President Donald Trump’s sweeping automotive tariffs are reshaping the car market – and used car dealers may be the biggest winners.

With 25% levies on imported vehicles and parts now in effect, new car prices are surging, pushing budget-conscious consumers toward more affordable pre-owned options.

According to senior Morgan Stanley analyst, Adam Jonas, the Manheim Used Vehicle Value Index jumped nearly 2% month-over-month in June and more than 6% year-over-year, signalling strong demand.

Jonas notes that consumers are “pre-buying” ahead of the full tariff rollout and the expiration of EV tax credits, further fuelling price inflation.

While automakers brace for margin compression and notable supply chain disruptions – used car dealers are positioned to thrive. Jonas believes three stocks: Group 1 Automotive, Carvana, and CarMax stand to benefit the most from this tariff-driven shift in consumer behaviour.

CarMax Inc (NYSE: KMX)

CarMax, the largest used car retailer in the US, is already seeing the upside of Trump’s tariffs.

*WORK INSTRUCTIONS:*
1. From the passage on auto tariffs, quote the part that opens with the words containing "While automakers brace" and closes with "in consumer behaviour.".
2. In the passage on auto tariffs, which index does Adam Jonas say jumped nearly 2% month-over-month in June?
3. Proceed with the passage on auto tariffs from where it stops.

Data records
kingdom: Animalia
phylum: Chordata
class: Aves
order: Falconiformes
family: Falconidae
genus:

*WRITTEN ANSWERS:*
1.
While automakers brace for margin compression and notable supply chain disruptions – used car dealers are positioned to thrive. Jonas believes three stocks: Group 1 Automotive, Carvana, and CarMax stand to benefit the most from this tariff-driven shift in consumer behaviour.

2. The Manheim Used Vehicle Value Index.

3.
In its latest earnings report, the company posted a 9% year-over-year increase in used vehicle unit sales – the fastest growth since 2021.

CEO Bill Nash attributed the surge to both internal strategy and external market forces, including tariff speculation.

CarMax has expanded its inventory of newer pre-owned vehicles, especially those priced under $20,000, to meet rising demand.

Last month, William Blair reiterated its bullish view on KMX shares, citing the company’s national footprint and operational efficiency.

With tariffs making new cars less accessible, CarMax’s value proposition is more compelling than ever.

Carvana Co (NYSE: CVNA)

Carvana is another standout beneficiary of higher tariffs under President Trump, according to the Morgan Stanley analyst.

According to CEO Ernie Garcia, the company is “unlikely to be directly impacted” by the tariffs, since it operates exclusively in the US and sells only used vehicles.

In fact, Garcia believes tariffs could be a tailwind, driving more consumers toward CVNA’s online platform as new car prices spike.

The company reported record Q1 profits of $373 million and sold 133,898 vehicles – a 46% increase year-over-year.

Street currently rates Carvana stock at “overweight” due to high visibility growth and operating leverage.

With its reconditioning centers and digital-first model, Carvana is well-positioned to capture the shift in consumer behavior.

Group 1 Automotive Inc (NYSE: GPI)

Group 1 Automotive is a lesser-known but strategically positioned player in the used car space.

The company sells both new and used vehicles and operates collision centers across the US and UK.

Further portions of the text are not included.